*ACTIVITY*
Copy the Spek documentation from "A Literal struct" up to and including "to the caller.", substituting "Constant" for each occurrence of "Literal".
++++ DOCUMENT EXTRACT
Spek

Spek is a boolean expression engine for Elixir.

It allows you to model, optimize, and evaluate rules using composable expressions.

Features

• Expression structs and builder functions for boolean logic: AllOf, AnyOf, Not, Literal, Check.
• Evaluation of boolean expressions with optional early stopping and optional evaluation tree output.
• Optimization of boolean expressions using boolean algebra:
  • Identity
  • Annihilation
  • Idempotence
  • Double negation
  • De Morgan transformations
  • Absorption
  • Factorization
  • Deduplication
  • Constant folding
• Macros for concisely defining reusable check functions.

Installation

Add spek to your list of dependencies in mix.exs:

def deps do
  [
    {:spek, "~> 0.1.1"}
  ]
end

Usage

Expressions

Check

Start by defining check functions (predicates) for your domain rules. These functions can take any kind of input and must return either a boolean, :ok, :error, {:ok, term}, or {:error, term}.

The example below defines two variants of the same check: The first one returns a boolean, and the second one returns either :ok or an error tuple. We assume that the value of the subscribed field is a boolean.

defmodule MyApp.UserChecks do
  def user_subscribed?(%User{subscribed: subscribed}) do
    subscribed
  end

  def user_subscribed(%User{subscribed: true}), do: :ok
  def user_subscribed(%User{subscribed: false}), do: {:error, :not_subscribed}
end

These check functions can be referenced in a Spek.Check struct:

%Spek.Check{module: MyApp.UserChecks, fun: :user_subscribed, args: [:ctx]}

Here, args: [:ctx] means that the context argument passed to the evaluation functions is passed directly to the referenced user_subscribed/1 function. More on that later.

A Spek.Check struct is a complete expression, but it can be combined with other expression structs to define complex rules.

Literal

The Spek.Literal struct always evaluates to a constant value:

%Spek.Literal{result: true, satisfied?: true}

A Literal struct can be useful to quickly enable/disable something during development, or to enable/disable a feature at compile time.

The struct has two fields:

• satisfied? - a boolean expressing the final outcome
• result - the raw evaluation result

In fact, all of the expression structs have these two fields, but the Literal struct is the only one where these values are set during definition. In all other structs, the values of these two fields are set during evaluation.

It may seem odd to have both a satisfied? and a result field for a constant value. However, the result field can be used to convey more information to the caller.

%Spek.Literal{result: {:error, :feature_disabled}, satisfied?: false}

Not

If we wanted to check that a user is not subscribed, we could write it like this:

%Spek.Not{
  expression: %Spek.Check{
    module: MyApp.UserChecks,
    fun: :user_subscribed,
    args: [:ctx]
  }
}

AllOf

Use Spek.AllOf to combine checks that all must evaluate to true.
++++++++
++++ RECORD SET
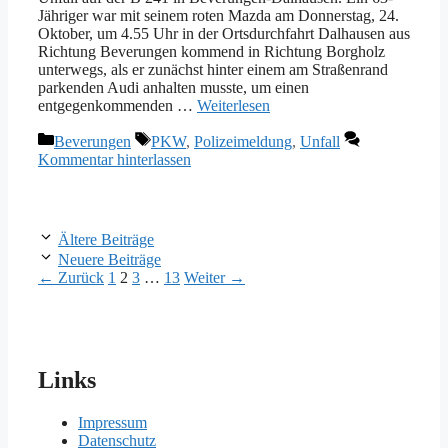
Jähriger war mit seinem roten Mazda am Donnerstag, 24.
Oktober, um 4.55 Uhr in der Ortsdurchfahrt Dalhausen aus
Richtung Beverungen kommend in Richtung Borgholz
unterwegs, als er zunächst hinter einem am Straßenrand
parkenden Audi anhalten musste, um einen
entgegenkommenden …
Weiterlesen
Kategorien
Schlagwörter
Beverungen
PKW
,
Polizeimeldung
,
Unfall
Kommentar hinterlassen
Ältere Beiträge
Neuere Beiträge
Seite
Seite
Seite
Seite
←
Zurück
1
2
3
…
13
Weiter
→
Links
Impressum
Datenschutz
++++++++
*REPLY*
A Constant struct can be useful to quickly enable/disable something during development, or to enable/disable a feature at compile time.

The struct has two fields:

• satisfied? - a boolean expressing the final outcome
• result - the raw evaluation result

In fact, all of the expression structs have these two fields, but the Constant struct is the only one where these values are set during definition. In all other structs, the values of these two fields are set during evaluation.

It may seem odd to have both a satisfied? and a result field for a constant value. However, the result field can be used to convey more information to the caller.